Biomedicines. 2024 Sep 12;12(9):2083. doi: 10.3390/biomedicines12092083.
Mortality in children accounts for 15% of all AIDS-related deaths globally, with a higher burden among Cameroonian children (25%), likely driven by poor virological response. We sought to evaluate viral suppression (VS) and its determinants in a nationally representative paediatric and young adult population receiving antiretroviral therapy (ART). A cross-sectional and multicentric study was conducted among Cameroonian children (<10 years), adolescents (10-19 years) and young adults (20-24 years). Data were collected from the databases of nine reference laboratories from December 2023 to March 2024. A conditional backward stepwise regression model was built to assess the predictors of VS, defined as a viral load (VL) <1000 HIV-RNA copies/mL. Overall, 7558 individuals (females: 73.2%) were analysed. Regarding the ART regimen, 17% of children, 80% of adolescents and 83% of young adults transitioned to dolutegravir (DTG)-based regimens. Overall VS was 82.3%, with 67.3% (<10 years), 80.5% (10-19 years) and 86.5% (20-24 years), and < 0.001. VS was 85.1% on a DTG-based regimen versus 80.0% on efavirenz/nevirapine and 65.6% on lopinavir/ritonavir or atazanavir/ritonavir. VS was higher in females versus males (85.8% versus 78.2%, < 0.001). The VS rate remained stable around 85% at 12 and 24 months but dropped to about 80% at 36 months after ART initiation, < 0.009. Independent predictors of non-VS were younger age, longer ART duration (>36 months), backbone drug (non-TDF/3TC) and anchor drug (non-DTG based). In this Cameroonian paediatric population with varying levels of transition to DTG, overall VS remains below the 95% targets. Predictors of non-VS are younger age, non-TDF/3TC- and non-DTG-based regimens. Thus, efforts toward eliminating paediatric AIDS should prioritise the transition to a DTG-based regimen in this new ART era.

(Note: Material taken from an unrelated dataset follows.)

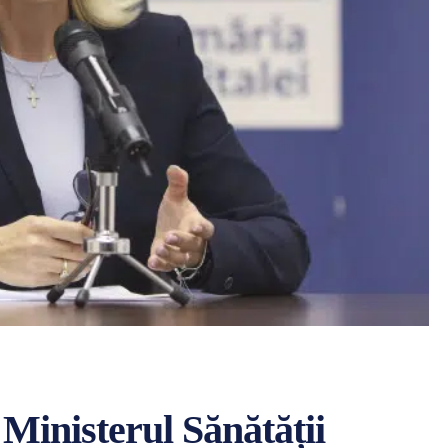
 Ministerul Sănătății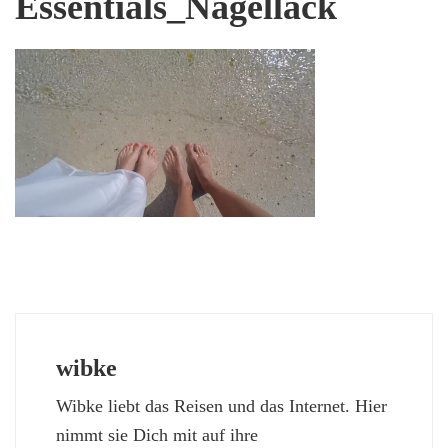
Essentials_Nagellack
wibke
Wibke liebt das Reisen und das Internet. Hier
nimmt sie Dich mit auf ihre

儿童死亡占全球所有艾滋病相关死亡的15%,喀麦隆儿童的负担更高(25%),这可能是由病毒学反应不佳导致的。我们试图评估在接受抗逆转录病毒治疗(ART)的具有全国代表性的儿科和青年人群中病毒抑制(VS)情况及其决定因素。在喀麦隆儿童(<10岁)、青少年(10 - 19岁)和青年(20 - 24岁)中开展了一项横断面多中心研究。数据于2023年12月至2024年3月从9个参考实验室的数据库中收集。构建了一个条件向后逐步回归模型来评估VS的预测因素,VS定义为病毒载量(VL)<1000 HIV - RNA拷贝/mL。总体而言,分析了7558名个体(女性:73.2%)。关于ART方案,17%的儿童、80%的青少年和83%的青年转换为基于多替拉韦(DTG)的方案。总体VS率为82.3%,其中<10岁组为67.3%,10 - 19岁组为80.5%,20 - 24岁组为86.5%,P<0.001。基于DTG的方案的VS率为85.1%,而依非韦伦/奈韦拉平方案为80.0%,洛匹那韦/利托那韦或阿扎那韦/利托那韦方案为65.6%。女性的VS率高于男性(85.8%对78.(此处原文有误,应为78.%)2%,P<0.001)。在开始ART后的12个月和24个月时,VS率在85%左右保持稳定,但在36个月时降至约80%,P<0.009。未实现VS的独立预测因素为年龄较小、ART疗程较长(>36个月)、主干药物(非替诺福韦酯/拉米夫定)和锚定药物(非基于DTG)。在这个向DTG转换程度不同的喀麦隆儿科人群中,总体VS仍低于95%的目标。未实现VS的预测因素为年龄较小、非替诺福韦酯/拉米夫定和非基于DTG的方案。因此,在这个新的ART时代,消除儿童艾滋病的努力应优先考虑向基于DTG的方案转换。